June 20, 2012

another spark

label: lemons — CV @ 6:07 PM

How much inedible stuff there is in baby’s stomach?

another about Ayra

label: lemons — CV @ 6:02 PM

Solids. Adventure after adventure.

I also realized, after 2 failed attempts, that there is no point of even trying to make Ayra’s purees and stuff. I am a catastrophe in the kitchen and she should not suffer for it. Now she gets her food from a jar. … and as soon as I decided that, Moonika stepped in and now Ayra has some home cooked meals to eat. Life has a way to sort itself out.

Otherwise I am busy with a busy girl. Those who know – know. At this age it is hard to keep up with all the new things she learns on daily bases.

June 18, 2012

another dialogue

label: lemons — CV @ 4:50 PM

CV: What do you have against Estonian president?
She: I dislike him, he is a Yankee.
CV: You should get your facts straight. He has nothing to do with Yankees.
She: I don’t care. He lived in USA.

Sad. Just sad. Estonia has a wonderful president right now, but silly narrow-minded people only see that he was not born in Estonia. Even sadder is that those prejudiced people can’t even comprehend how pathetic they are. I loathe prejudice.

June 11, 2012

defeat/victory

label: lemons — CV @ 11:33 PM

The verdict is in, the court has spoken – I am worthless.

I won all the small battles. I won the essential war, but I didn’t gain anything from it and so it is actually a loss. Sounds incoherent, I know. My feelings are as unclear as it sounds.

It takes 5 years in Estonia to get first grounded verdict. County court, court of appeal, Supreme Court, county court again and court of appeal for second time. OK, Supreme Court’s, where I won the dispute in principle, ruling was also reasonable and grounded, but it took almost 4 years to get there. This country is sick. There is essentially something wrong with this world, but if you think about it – haven’t there always been something wrong with the world?

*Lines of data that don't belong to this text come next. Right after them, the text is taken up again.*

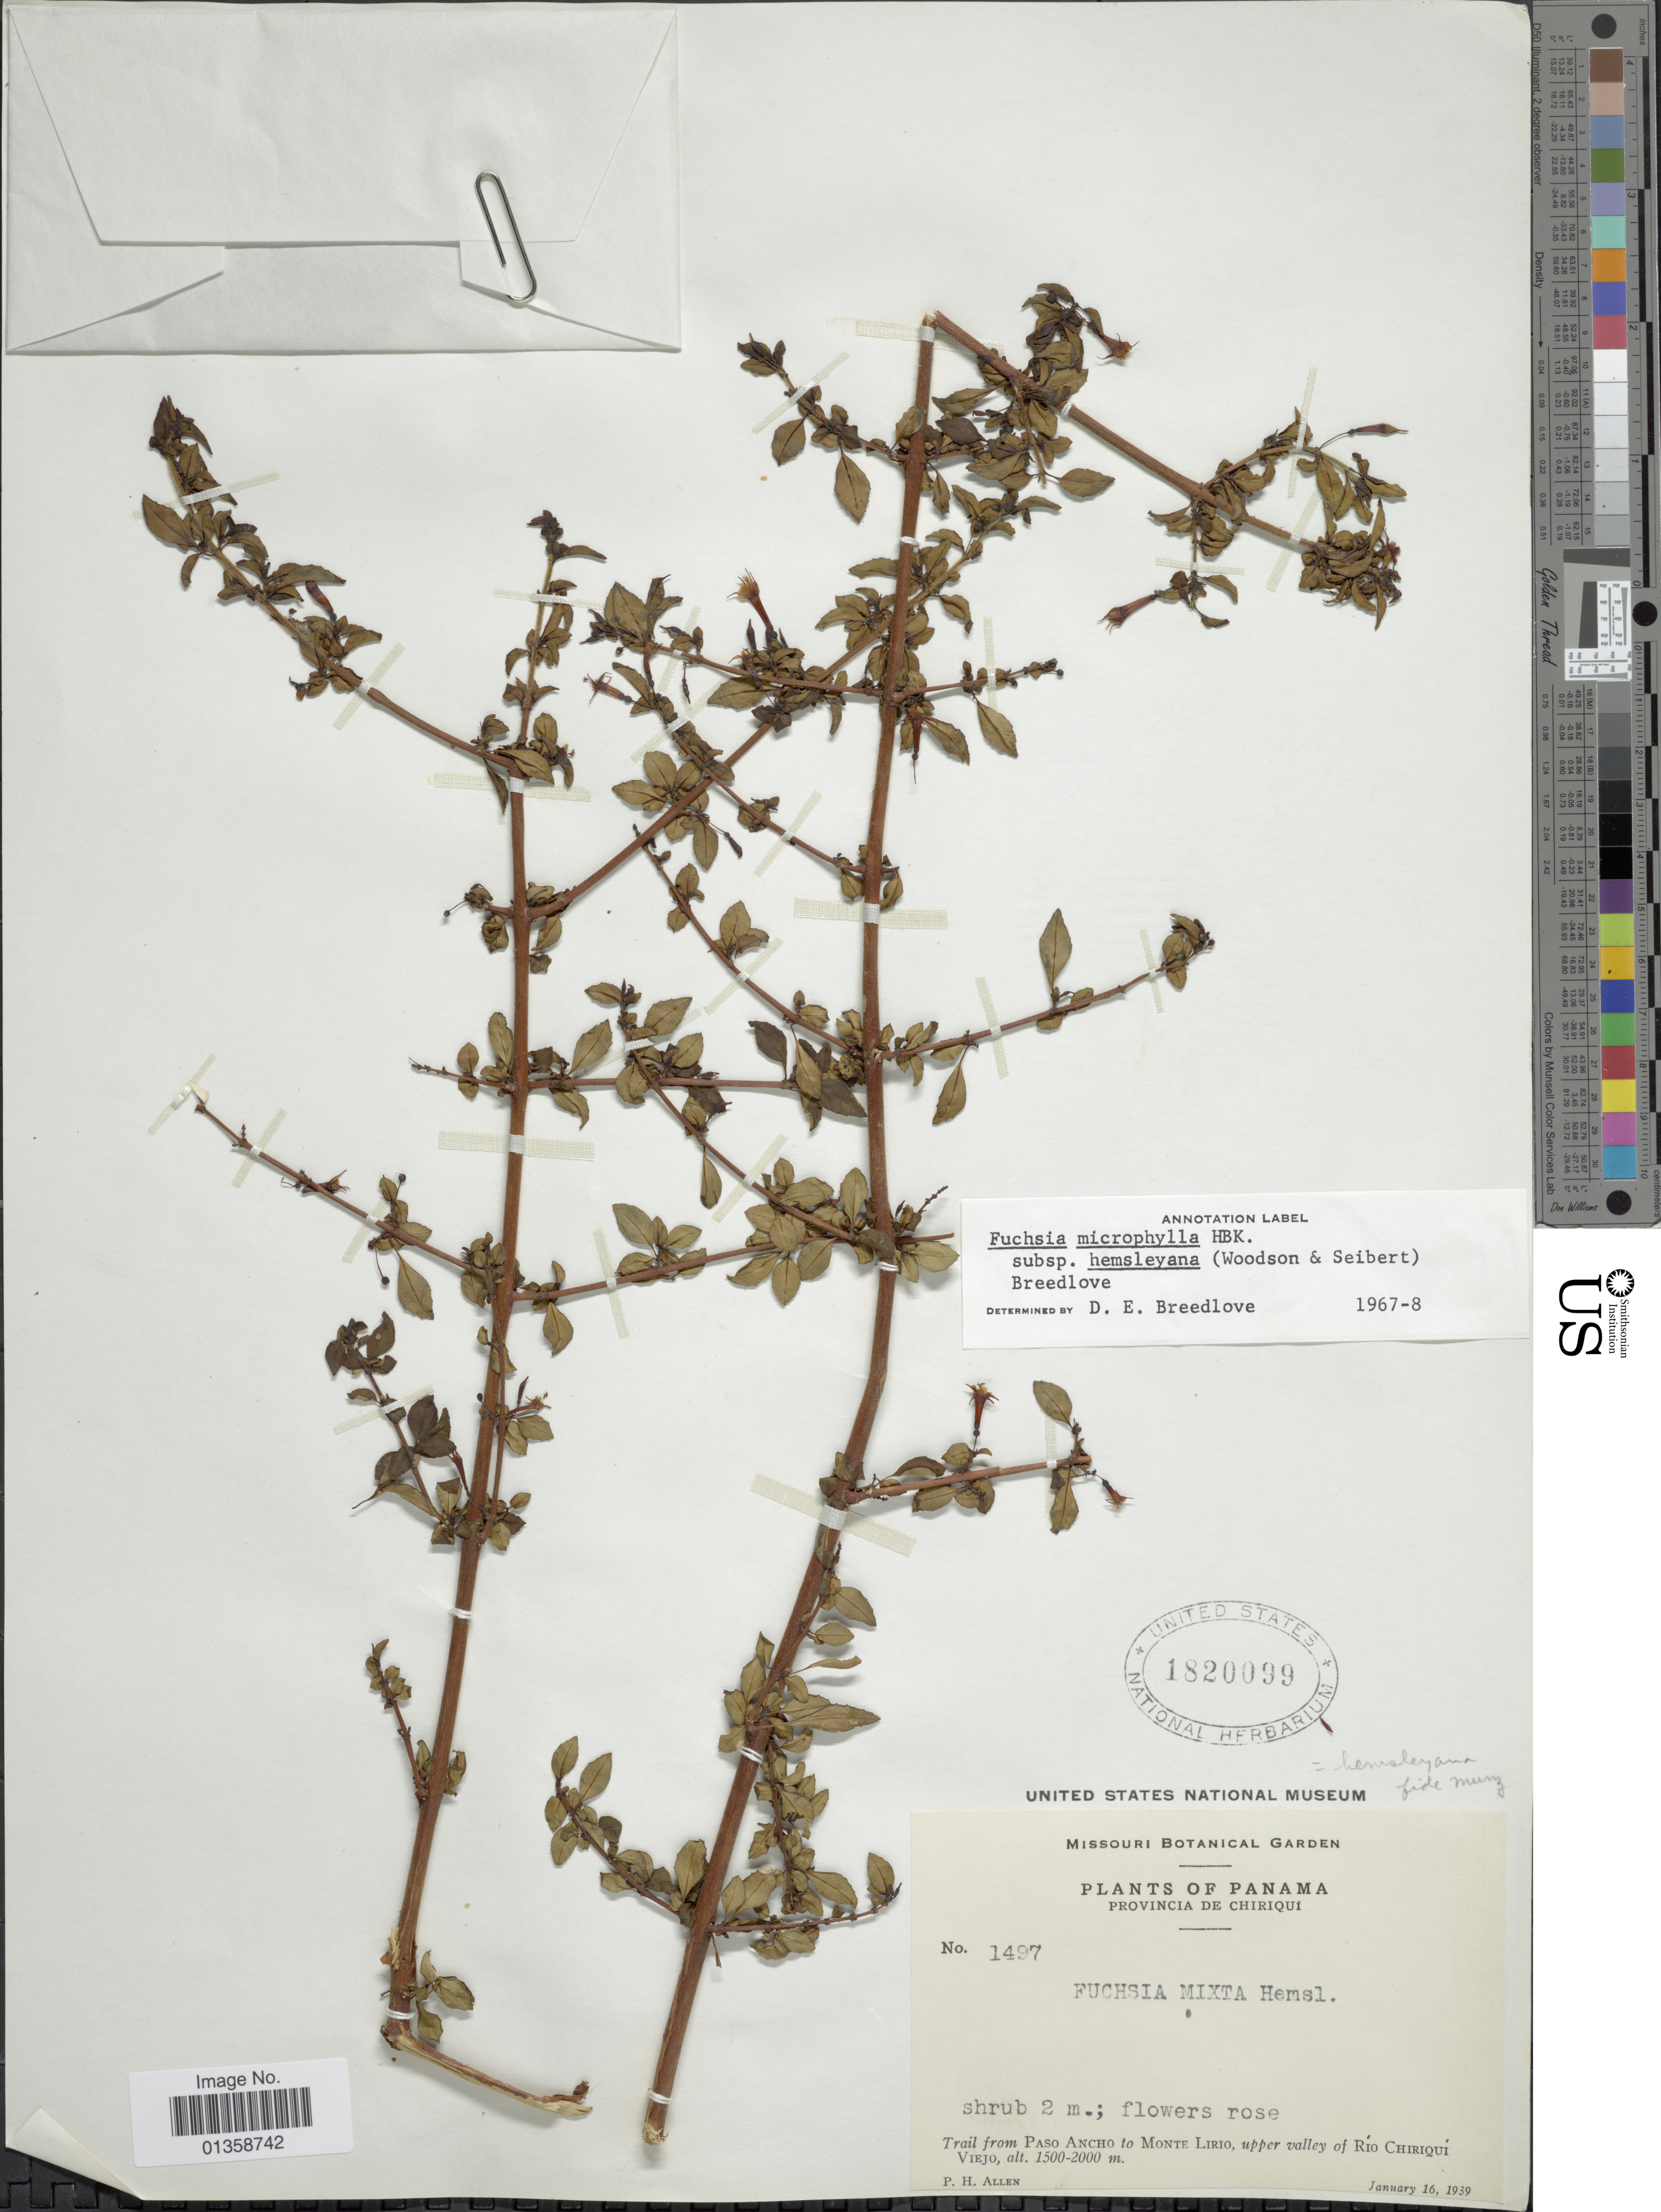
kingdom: Plantae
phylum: Tracheophyta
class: Magnoliopsida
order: Myrtales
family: Onagraceae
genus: Fuchsia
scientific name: Fuchsia microphylla subsp. hemsleyana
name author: (Woodson & Seibert) Breedlove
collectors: P. H. Allen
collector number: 1497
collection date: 1939-01-16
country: Panama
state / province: Chiriqui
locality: Trail from Paso Ancho to Monte Lirio, upper valley of Río Chiriquí Viejo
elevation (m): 1500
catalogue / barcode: US 1820099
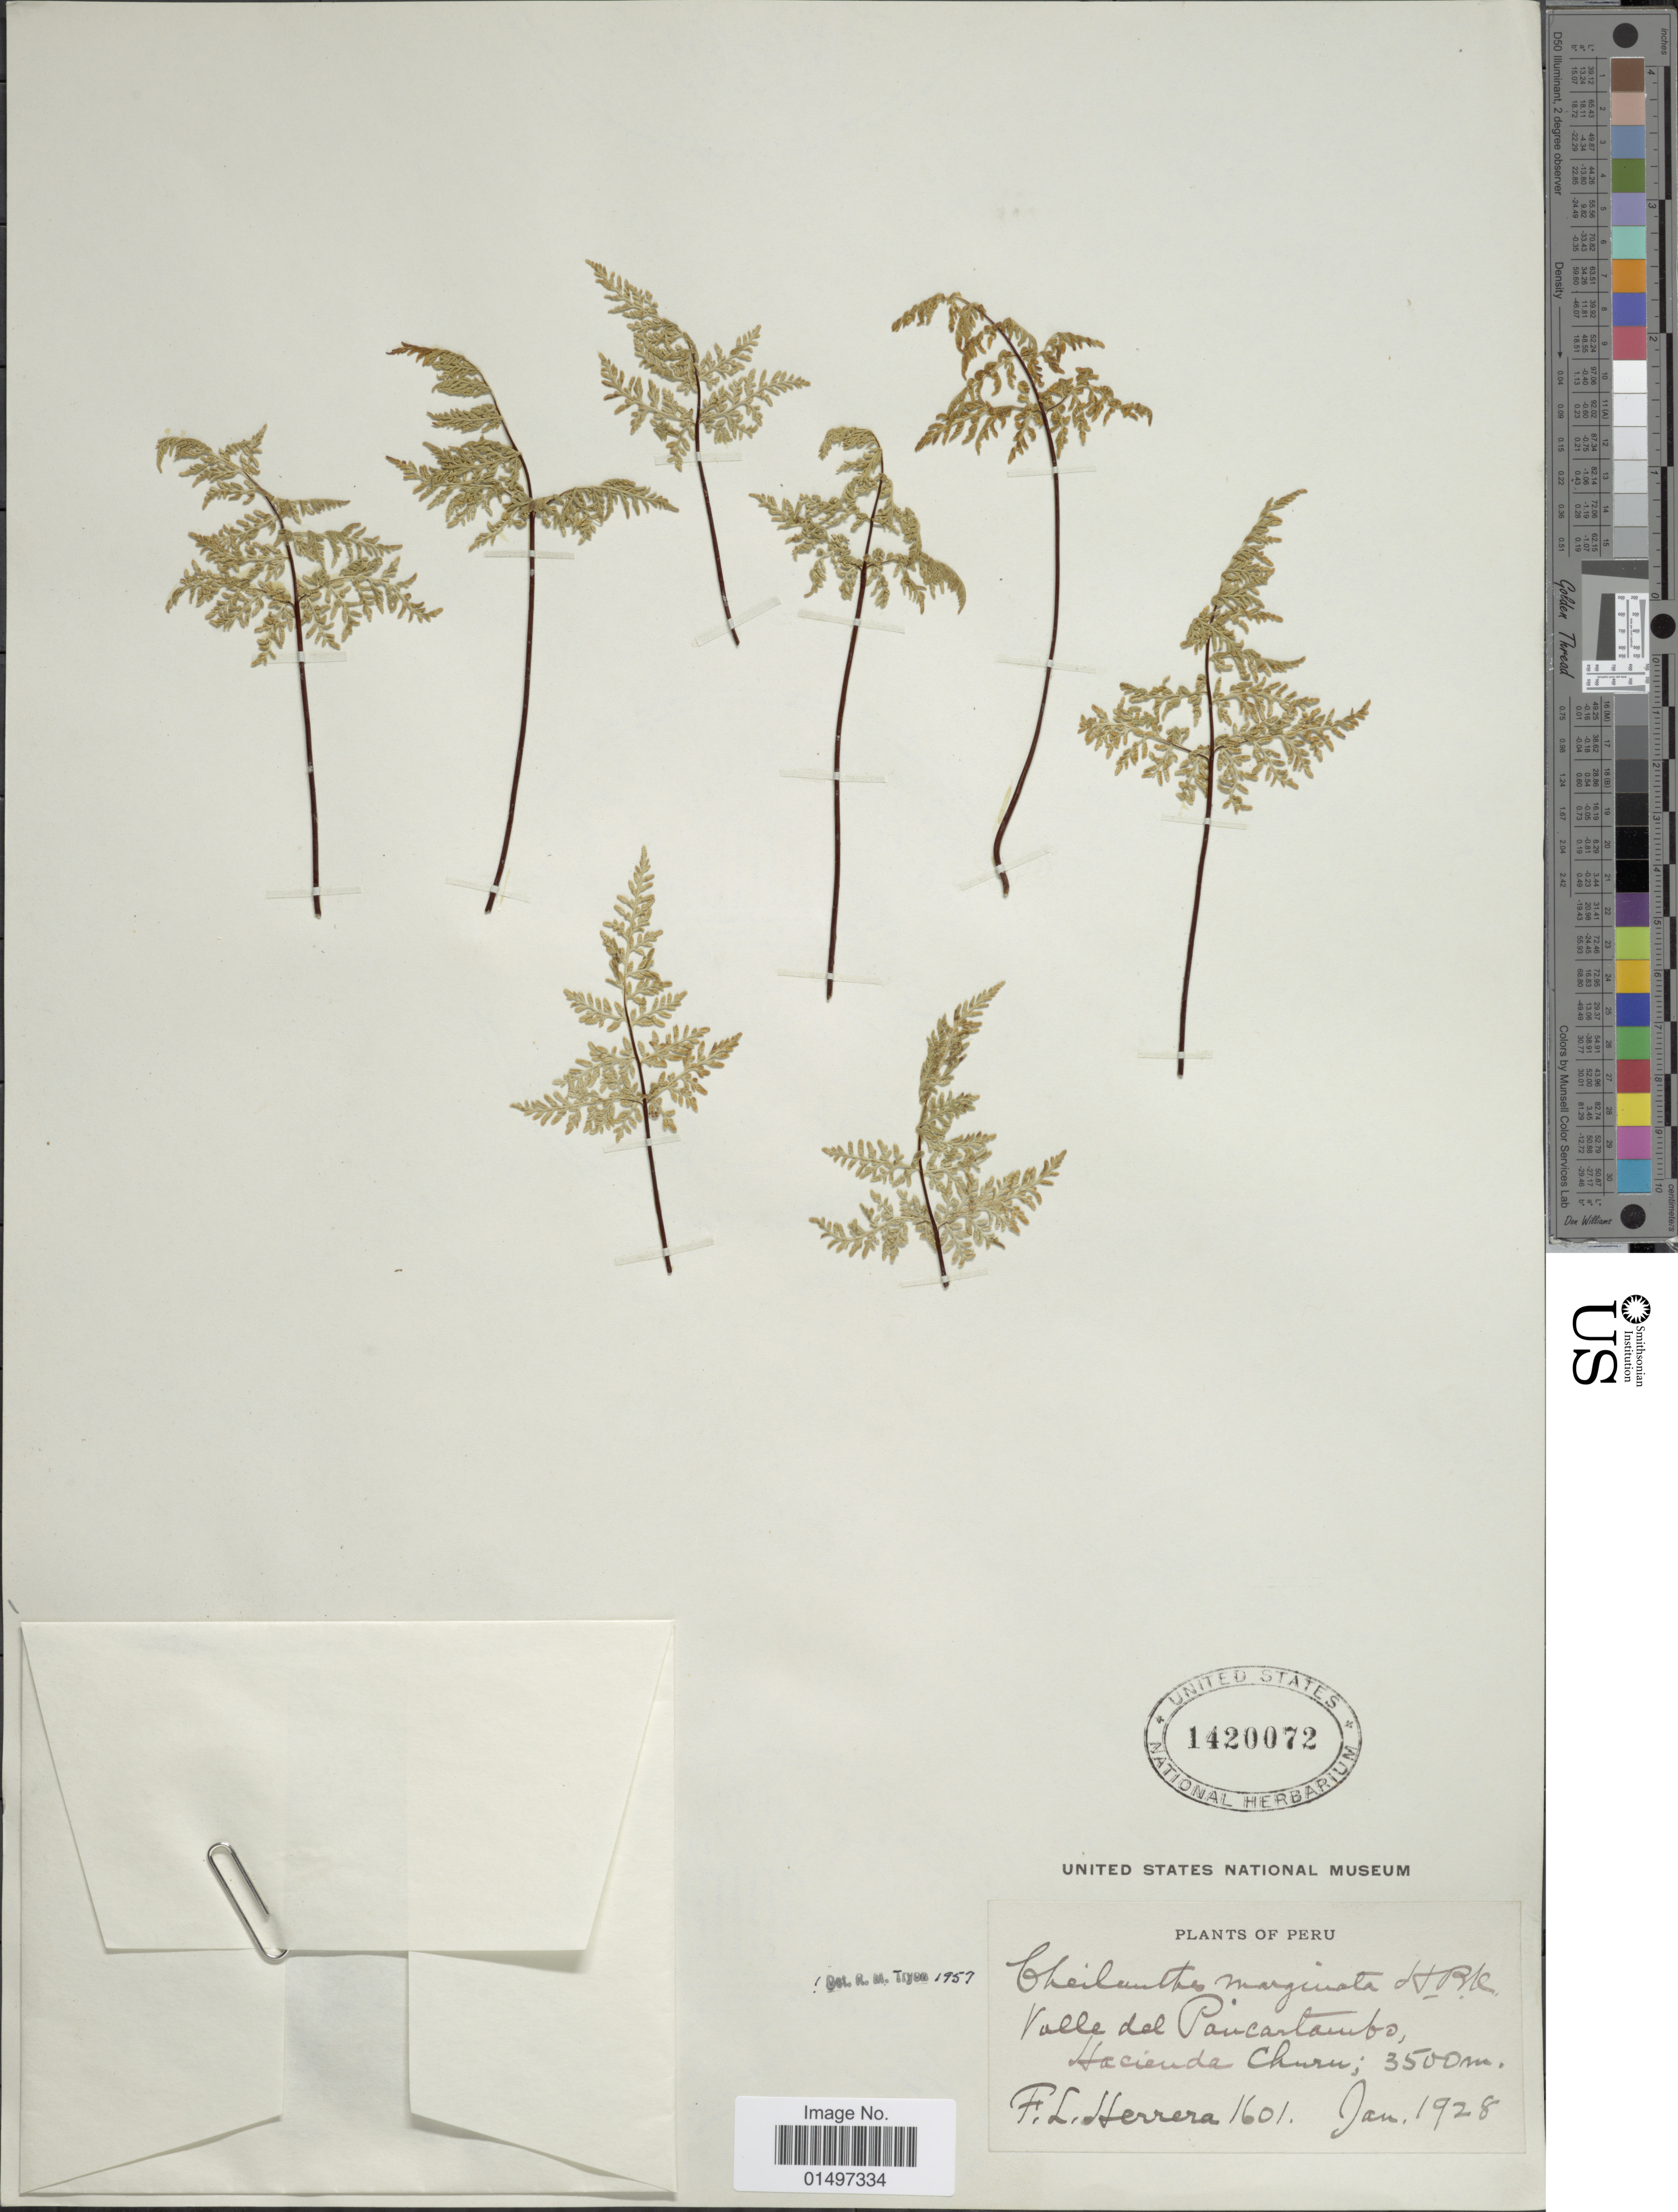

I don’t know if I take it Supreme Court one more time. I doubt they will grant me the leave to appeal for a second time. There seems to be ground for an appeal to try it, but I am so tired of it all. It has been a fight out of stubbornness and principle anyway – someone’s gotta do it, but I think that I am done. It wouldn’t give anything to Estonian case law any more anyway – they already adopted the new law (sometimes I wonder if it was partly because I was stepping on some toes).

Taking the difficult choice, accomplishing nothing. Yes, I feel like a total looser.

So if you ask why I don’t live in Estonia … No it isn’t better elsewhere, but at least anywhere else those, who make the rules, force them and make the mistakes, are strangers. It is easier to close my eyes and not to care. Also, I don’t know my rights that well in other places, so I won’t notice when they are violated.

June 10, 2012

another moment

label: lemons — CV @ 7:13 PM

Right here. Right now.

A beer after a long day at the DZ and some jumping.

The best feeling there is (after freefall of course).

June 7, 2012

another spark

label: lemons — CV @ 9:03 PM

I was at the seminar today. 11 Estonian women learning …

During the lunch break we were eating: 6 at one table (where I was) and 5 with the lector at another. Both table were totally silent through all the meal. I mean total silence.

Hehee :D You can imagine it happing only in Estonia.

June 6, 2012

another moment

label: lemons — CV @ 9:23 PM

A moment of shame.

I was on a meeting today. Future plans etc … my life and my work and … That was one of the most uncomfortable moments of my career – what is your life situation in 3 months and is it possible to make plans with you or not and if yes, then what plans? I had nothing to say. I am wanted, valued … and I am answerless. Try planning anything with a person like that! F.

June 5, 2012

angry and stuck

label: lemons — CV @ 10:54 PM

I am angry and I am stuck.

The only thing I want to do at the moment is – pack my car and hit the road. I can’t … It angers me to say it out loud – I can’t! Later, not now, later. Damn. My wants and needs and possibilities and obligations and … everything is in a tight knot. I can’t make a reasonable plan out of the cards I have been dealt for now. Brrrrrhhh. Stuck in Estonia, Tallinn, Mustamäe. That was not the plan! I have to yield to life for now. Men and mice and god all over again.

When did it happen? Wing clipping I mean. I used to be so much freer. No, it has nothing to do with Ayra – she is not holding me back, not at all! There are those invisible strings that my special somebody holds … so then was when it happened! He clipped my wings few years ago. I have to say that I dislike it, but seems like I am powerless against those strings. Yield, for now. Will see about future when it is revealed.

another realization

label: lemons — CV @ 11:48 AM

I just realized today … I don’t need a testament any more. I don’t need to figure out who should inherit my stuff. Haa! One worry less.

June 2, 2012

another about Ayra

label: lemons — CV @ 1:24 PM

Lazy! This girl of mine is lazy as hell. Latest development: I put her on her belly, 5-10 seconds later she is on her back again.